Department of Medicine, Sean N. Parker Center for Allergy and Asthma Research at Stanford University, Stanford, California.
Department of Medicine, Sean N. Parker Center for Allergy and Asthma Research at Stanford University, Stanford, California.
Ann Allergy Asthma Immunol. 2023 Jul;131(1):29-36. doi: 10.1016/j.anai.2023.04.023. Epub 2023 Apr 25.
The prevalence of food allergy (FA) has been increasing globally and comes with a heavy burden not just economically, but also on quality of life. Although oral immunotherapy (OIT) is effective at inducing desensitization to food allergens, it has several limitations that weaken its success. Limitations include a long duration of build-up, especially when used for multiple allergens, and a high rate of reported adverse events. Furthermore, OIT may not be effective in all patients. Efforts are underway to identify additional treatment options, either as monotherapy or in combination, to treat FA or enhance the safety and efficacy of OIT. Biologics such as omalizumab and dupilumab, which already have US Food and Drug Administration approval for other atopic conditions have been the most studied, but additional biologics and novel strategies are emerging. In this review, we discuss therapeutic strategies including immunoglobulin E inhibitors, immunoglobulin E disruptors, interleukin-4 and interleukin-13 inhibitors, antialarmins, JAK1 and BTK inhibitors, and nanoparticles, and the data surrounding their application in FA and highlighting their potential.

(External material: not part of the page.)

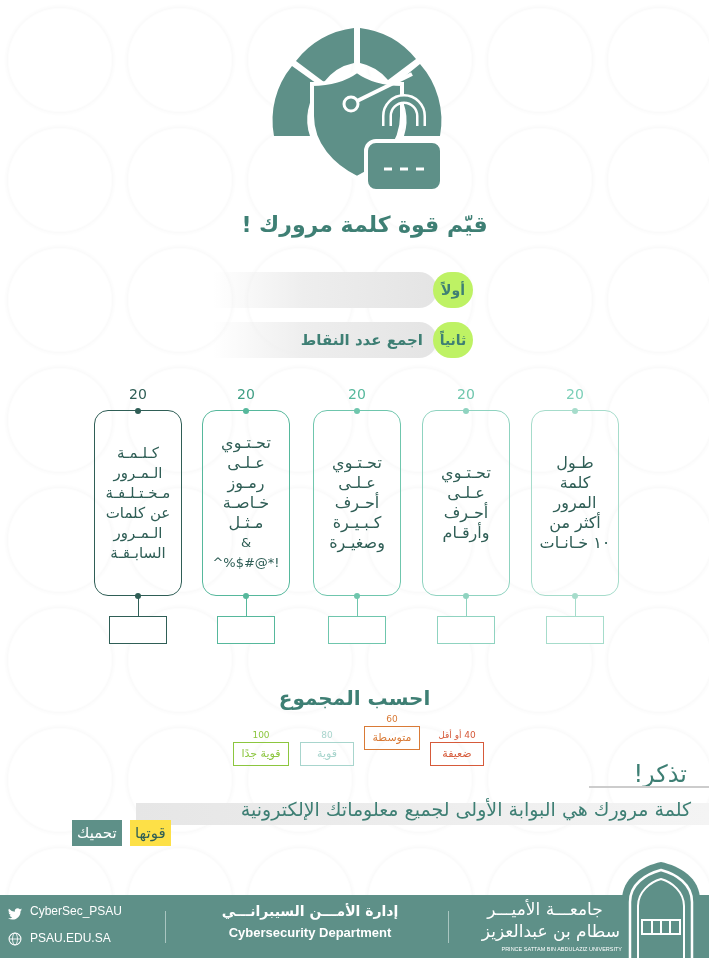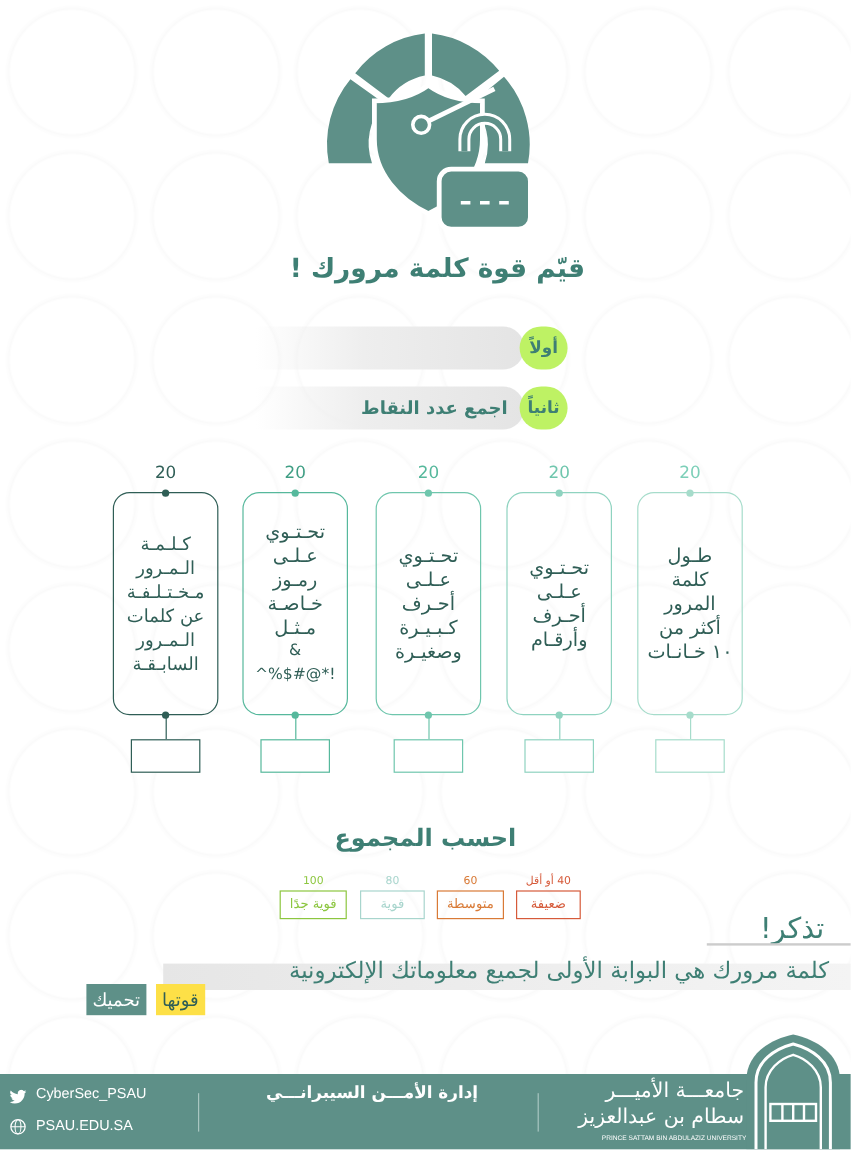"60" div.abs { top: 728px -> 712px }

食物过敏(FA)的患病率在全球范围内呈上升趋势,不仅给经济带来了沉重负担,还给生活质量带来了沉重负担。虽然口服免疫疗法(OIT)能有效地诱导食物过敏原脱敏,但它有几个限制,削弱了它的成功。限制包括建立时间长,尤其是当用于多种过敏原时,以及报告的不良事件发生率高。此外,OIT 可能并不适用于所有患者。目前正在努力寻找其他治疗选择,无论是单独使用还是联合使用,以治疗 FA 或增强 OIT 的安全性和疗效。已经有生物制剂如omalizumab 和 dupilumab 获得了美国食品和药物管理局(FDA)批准用于其他特应性疾病,这些药物已经得到了最多的研究,但其他生物制剂和新策略也在不断涌现。在这篇综述中,我们讨论了治疗策略,包括免疫球蛋白 E 抑制剂、免疫球蛋白 E 破坏剂、白细胞介素-4 和白细胞介素-13 抑制剂、抗警报素、JAK1 和 BTK 抑制剂以及纳米颗粒,并围绕它们在 FA 中的应用及其潜在应用的数据进行了讨论。